▸ **Work instruction**: From the line that contains "Leone XIV – Ritratto di un Papa" to the last line of the data, every line is to be transcribed exactly; no other line is to be included.

Page-level text extractions:
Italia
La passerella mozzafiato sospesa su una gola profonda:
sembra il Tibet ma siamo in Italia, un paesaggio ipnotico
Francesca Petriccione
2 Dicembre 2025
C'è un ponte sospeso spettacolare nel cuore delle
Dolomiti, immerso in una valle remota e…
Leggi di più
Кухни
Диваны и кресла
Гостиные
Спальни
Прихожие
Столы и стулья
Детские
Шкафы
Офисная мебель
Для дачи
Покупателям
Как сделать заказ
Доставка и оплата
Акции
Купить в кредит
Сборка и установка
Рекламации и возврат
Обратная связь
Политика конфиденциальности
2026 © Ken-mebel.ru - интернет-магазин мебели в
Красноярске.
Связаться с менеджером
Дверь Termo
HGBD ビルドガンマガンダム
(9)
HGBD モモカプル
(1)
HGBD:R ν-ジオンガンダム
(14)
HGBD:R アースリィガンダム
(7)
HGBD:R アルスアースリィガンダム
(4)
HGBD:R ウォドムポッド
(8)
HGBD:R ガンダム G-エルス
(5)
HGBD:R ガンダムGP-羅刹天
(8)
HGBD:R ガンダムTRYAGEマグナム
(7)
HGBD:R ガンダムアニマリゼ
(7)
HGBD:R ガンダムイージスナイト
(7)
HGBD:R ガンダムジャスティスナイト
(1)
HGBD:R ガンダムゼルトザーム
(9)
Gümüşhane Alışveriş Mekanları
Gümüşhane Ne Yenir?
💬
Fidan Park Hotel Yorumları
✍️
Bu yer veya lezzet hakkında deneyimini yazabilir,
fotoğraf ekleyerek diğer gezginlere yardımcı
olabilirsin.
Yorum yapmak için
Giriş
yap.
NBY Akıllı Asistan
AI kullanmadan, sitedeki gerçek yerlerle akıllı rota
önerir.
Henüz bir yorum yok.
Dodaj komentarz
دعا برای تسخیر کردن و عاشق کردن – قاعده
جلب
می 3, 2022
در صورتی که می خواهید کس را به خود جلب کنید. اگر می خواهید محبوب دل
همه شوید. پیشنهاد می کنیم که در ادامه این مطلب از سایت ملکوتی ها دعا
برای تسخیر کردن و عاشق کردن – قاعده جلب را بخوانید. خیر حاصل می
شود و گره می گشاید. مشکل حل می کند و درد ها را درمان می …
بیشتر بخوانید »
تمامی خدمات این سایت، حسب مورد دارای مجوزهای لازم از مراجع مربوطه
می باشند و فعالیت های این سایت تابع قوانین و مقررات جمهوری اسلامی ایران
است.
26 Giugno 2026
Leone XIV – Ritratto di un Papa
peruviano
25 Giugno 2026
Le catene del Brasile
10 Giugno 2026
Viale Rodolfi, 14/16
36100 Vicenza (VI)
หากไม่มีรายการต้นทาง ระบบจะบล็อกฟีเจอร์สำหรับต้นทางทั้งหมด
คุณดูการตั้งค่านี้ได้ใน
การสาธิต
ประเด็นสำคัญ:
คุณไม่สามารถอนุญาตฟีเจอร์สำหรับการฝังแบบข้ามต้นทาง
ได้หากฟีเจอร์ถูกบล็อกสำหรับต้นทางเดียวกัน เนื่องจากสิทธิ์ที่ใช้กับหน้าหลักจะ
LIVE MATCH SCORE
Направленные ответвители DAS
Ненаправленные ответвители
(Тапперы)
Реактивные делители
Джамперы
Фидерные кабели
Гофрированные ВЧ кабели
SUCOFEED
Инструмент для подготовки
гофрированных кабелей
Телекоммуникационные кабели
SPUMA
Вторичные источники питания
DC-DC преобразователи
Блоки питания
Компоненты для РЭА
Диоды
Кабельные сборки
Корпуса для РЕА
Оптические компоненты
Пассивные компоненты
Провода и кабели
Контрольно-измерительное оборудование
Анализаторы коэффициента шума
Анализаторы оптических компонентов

▸ **Result of the exercise**:
Leone XIV – Ritratto di un Papa
peruviano
25 Giugno 2026
Le catene del Brasile
10 Giugno 2026
Viale Rodolfi, 14/16
36100 Vicenza (VI)
หากไม่มีรายการต้นทาง ระบบจะบล็อกฟีเจอร์สำหรับต้นทางทั้งหมด
คุณดูการตั้งค่านี้ได้ใน
การสาธิต
ประเด็นสำคัญ:
คุณไม่สามารถอนุญาตฟีเจอร์สำหรับการฝังแบบข้ามต้นทาง
ได้หากฟีเจอร์ถูกบล็อกสำหรับต้นทางเดียวกัน เนื่องจากสิทธิ์ที่ใช้กับหน้าหลักจะ
LIVE MATCH SCORE
Направленные ответвители DAS
Ненаправленные ответвители
(Тапперы)
Реактивные делители
Джамперы
Фидерные кабели
Гофрированные ВЧ кабели
SUCOFEED
Инструмент для подготовки
гофрированных кабелей
Телекоммуникационные кабели
SPUMA
Вторичные источники питания
DC-DC преобразователи
Блоки питания
Компоненты для РЭА
Диоды
Кабельные сборки
Корпуса для РЕА
Оптические компоненты
Пассивные компоненты
Провода и кабели
Контрольно-измерительное оборудование
Анализаторы коэффициента шума
Анализаторы оптических компонентов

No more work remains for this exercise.